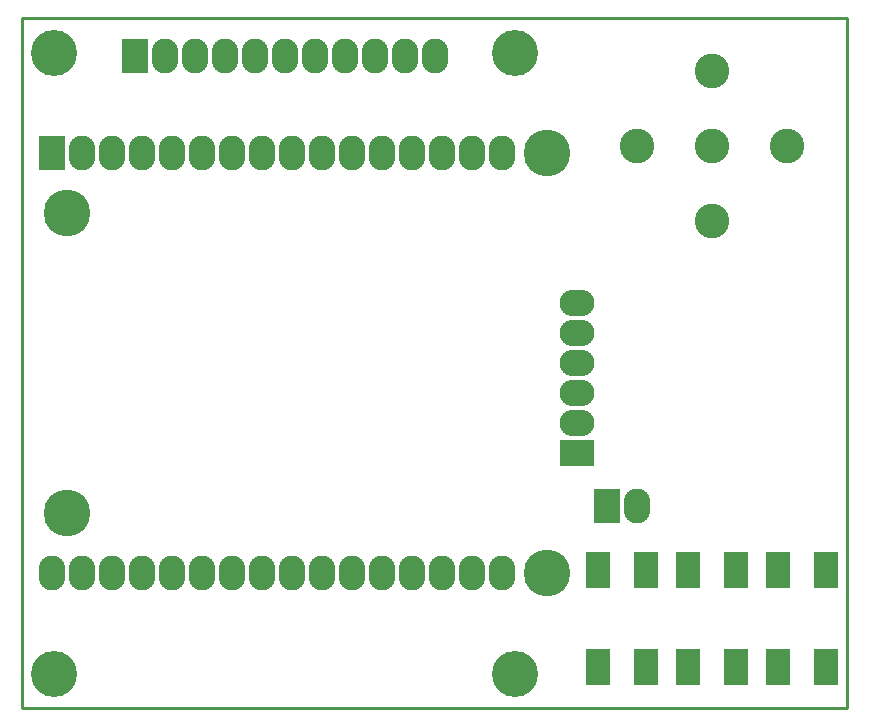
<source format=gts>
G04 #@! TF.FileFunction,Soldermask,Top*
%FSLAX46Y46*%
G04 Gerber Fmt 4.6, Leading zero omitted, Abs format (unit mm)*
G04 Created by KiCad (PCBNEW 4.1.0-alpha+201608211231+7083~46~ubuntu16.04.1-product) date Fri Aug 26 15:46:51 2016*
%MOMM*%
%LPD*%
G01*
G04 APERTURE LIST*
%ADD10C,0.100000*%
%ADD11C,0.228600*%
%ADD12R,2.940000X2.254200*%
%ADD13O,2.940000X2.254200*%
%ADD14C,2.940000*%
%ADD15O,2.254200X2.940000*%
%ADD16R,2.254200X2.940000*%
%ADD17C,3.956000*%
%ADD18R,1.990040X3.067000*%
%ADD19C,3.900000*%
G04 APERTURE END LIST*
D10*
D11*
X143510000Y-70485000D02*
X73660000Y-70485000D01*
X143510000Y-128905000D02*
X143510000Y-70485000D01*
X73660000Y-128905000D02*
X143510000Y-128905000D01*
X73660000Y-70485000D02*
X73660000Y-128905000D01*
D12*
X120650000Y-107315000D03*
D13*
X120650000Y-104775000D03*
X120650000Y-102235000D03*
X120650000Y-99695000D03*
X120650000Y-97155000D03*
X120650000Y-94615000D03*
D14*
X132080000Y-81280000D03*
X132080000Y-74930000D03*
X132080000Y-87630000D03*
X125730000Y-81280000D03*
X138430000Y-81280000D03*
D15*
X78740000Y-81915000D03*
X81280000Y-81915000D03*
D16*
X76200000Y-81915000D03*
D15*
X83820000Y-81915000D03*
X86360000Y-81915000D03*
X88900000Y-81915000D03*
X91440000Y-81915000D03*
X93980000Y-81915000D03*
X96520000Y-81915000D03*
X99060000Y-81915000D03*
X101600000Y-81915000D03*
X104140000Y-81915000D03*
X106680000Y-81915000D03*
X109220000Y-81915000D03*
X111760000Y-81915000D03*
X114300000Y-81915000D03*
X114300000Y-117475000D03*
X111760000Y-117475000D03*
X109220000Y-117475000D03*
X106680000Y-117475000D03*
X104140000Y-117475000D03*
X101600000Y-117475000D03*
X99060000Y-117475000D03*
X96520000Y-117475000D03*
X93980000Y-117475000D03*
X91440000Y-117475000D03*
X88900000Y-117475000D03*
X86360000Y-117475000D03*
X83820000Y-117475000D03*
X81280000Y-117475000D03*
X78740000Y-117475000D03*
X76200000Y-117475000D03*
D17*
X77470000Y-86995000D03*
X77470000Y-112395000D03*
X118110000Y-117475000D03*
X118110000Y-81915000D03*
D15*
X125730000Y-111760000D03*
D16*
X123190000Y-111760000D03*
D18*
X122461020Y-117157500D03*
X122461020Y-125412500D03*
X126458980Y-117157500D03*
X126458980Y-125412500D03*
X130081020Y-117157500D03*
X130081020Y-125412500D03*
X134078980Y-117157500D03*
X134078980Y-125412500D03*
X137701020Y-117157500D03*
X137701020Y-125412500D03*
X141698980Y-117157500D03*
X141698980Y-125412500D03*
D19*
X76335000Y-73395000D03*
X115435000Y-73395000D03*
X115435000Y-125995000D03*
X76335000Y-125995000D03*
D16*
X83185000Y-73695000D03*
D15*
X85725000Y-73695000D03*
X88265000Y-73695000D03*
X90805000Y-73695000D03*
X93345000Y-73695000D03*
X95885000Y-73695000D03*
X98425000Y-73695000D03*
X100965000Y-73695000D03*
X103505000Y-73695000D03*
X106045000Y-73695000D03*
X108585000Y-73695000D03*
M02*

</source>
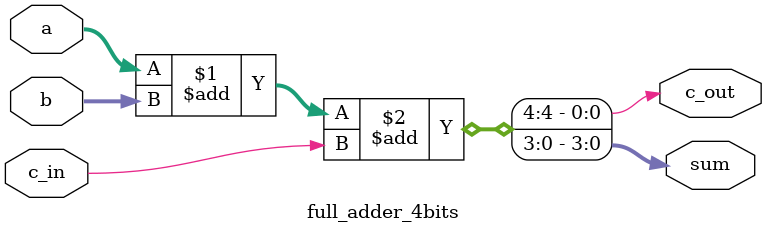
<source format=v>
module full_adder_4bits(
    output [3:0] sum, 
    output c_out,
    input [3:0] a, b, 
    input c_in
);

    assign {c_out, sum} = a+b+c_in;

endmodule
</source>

- - - - -

### [TASK TO COMPLETE]
Print each line of the material above exactly, with the pictures removed from your copy.

### [ANSWER AREA]
<source format=gts>
G04 #@! TF.FileFunction,Soldermask,Top*
%FSLAX46Y46*%
G04 Gerber Fmt 4.6, Leading zero omitted, Abs format (unit mm)*
G04 Created by KiCad (PCBNEW 4.1.0-alpha+201608211231+7083~46~ubuntu16.04.1-product) date Fri Aug 26 15:46:51 2016*
%MOMM*%
%LPD*%
G01*
G04 APERTURE LIST*
%ADD10C,0.100000*%
%ADD11C,0.228600*%
%ADD12R,2.940000X2.254200*%
%ADD13O,2.940000X2.254200*%
%ADD14C,2.940000*%
%ADD15O,2.254200X2.940000*%
%ADD16R,2.254200X2.940000*%
%ADD17C,3.956000*%
%ADD18R,1.990040X3.067000*%
%ADD19C,3.900000*%
G04 APERTURE END LIST*
D10*
D11*
X143510000Y-70485000D02*
X73660000Y-70485000D01*
X143510000Y-128905000D02*
X143510000Y-70485000D01*
X73660000Y-128905000D02*
X143510000Y-128905000D01*
X73660000Y-70485000D02*
X73660000Y-128905000D01*
D12*
X120650000Y-107315000D03*
D13*
X120650000Y-104775000D03*
X120650000Y-102235000D03*
X120650000Y-99695000D03*
X120650000Y-97155000D03*
X120650000Y-94615000D03*
D14*
X132080000Y-81280000D03*
X132080000Y-74930000D03*
X132080000Y-87630000D03*
X125730000Y-81280000D03*
X138430000Y-81280000D03*
D15*
X78740000Y-81915000D03*
X81280000Y-81915000D03*
D16*
X76200000Y-81915000D03*
D15*
X83820000Y-81915000D03*
X86360000Y-81915000D03*
X88900000Y-81915000D03*
X91440000Y-81915000D03*
X93980000Y-81915000D03*
X96520000Y-81915000D03*
X99060000Y-81915000D03*
X101600000Y-81915000D03*
X104140000Y-81915000D03*
X106680000Y-81915000D03*
X109220000Y-81915000D03*
X111760000Y-81915000D03*
X114300000Y-81915000D03*
X114300000Y-117475000D03*
X111760000Y-117475000D03*
X109220000Y-117475000D03*
X106680000Y-117475000D03*
X104140000Y-117475000D03*
X101600000Y-117475000D03*
X99060000Y-117475000D03*
X96520000Y-117475000D03*
X93980000Y-117475000D03*
X91440000Y-117475000D03*
X88900000Y-117475000D03*
X86360000Y-117475000D03*
X83820000Y-117475000D03*
X81280000Y-117475000D03*
X78740000Y-117475000D03*
X76200000Y-117475000D03*
D17*
X77470000Y-86995000D03*
X77470000Y-112395000D03*
X118110000Y-117475000D03*
X118110000Y-81915000D03*
D15*
X125730000Y-111760000D03*
D16*
X123190000Y-111760000D03*
D18*
X122461020Y-117157500D03*
X122461020Y-125412500D03*
X126458980Y-117157500D03*
X126458980Y-125412500D03*
X130081020Y-117157500D03*
X130081020Y-125412500D03*
X134078980Y-117157500D03*
X134078980Y-125412500D03*
X137701020Y-117157500D03*
X137701020Y-125412500D03*
X141698980Y-117157500D03*
X141698980Y-125412500D03*
D19*
X76335000Y-73395000D03*
X115435000Y-73395000D03*
X115435000Y-125995000D03*
X76335000Y-125995000D03*
D16*
X83185000Y-73695000D03*
D15*
X85725000Y-73695000D03*
X88265000Y-73695000D03*
X90805000Y-73695000D03*
X93345000Y-73695000D03*
X95885000Y-73695000D03*
X98425000Y-73695000D03*
X100965000Y-73695000D03*
X103505000Y-73695000D03*
X106045000Y-73695000D03*
X108585000Y-73695000D03*
M02*

</source>
<source format=v>
module full_adder_4bits(
    output [3:0] sum, 
    output c_out,
    input [3:0] a, b, 
    input c_in
);

    assign {c_out, sum} = a+b+c_in;

endmodule
</source>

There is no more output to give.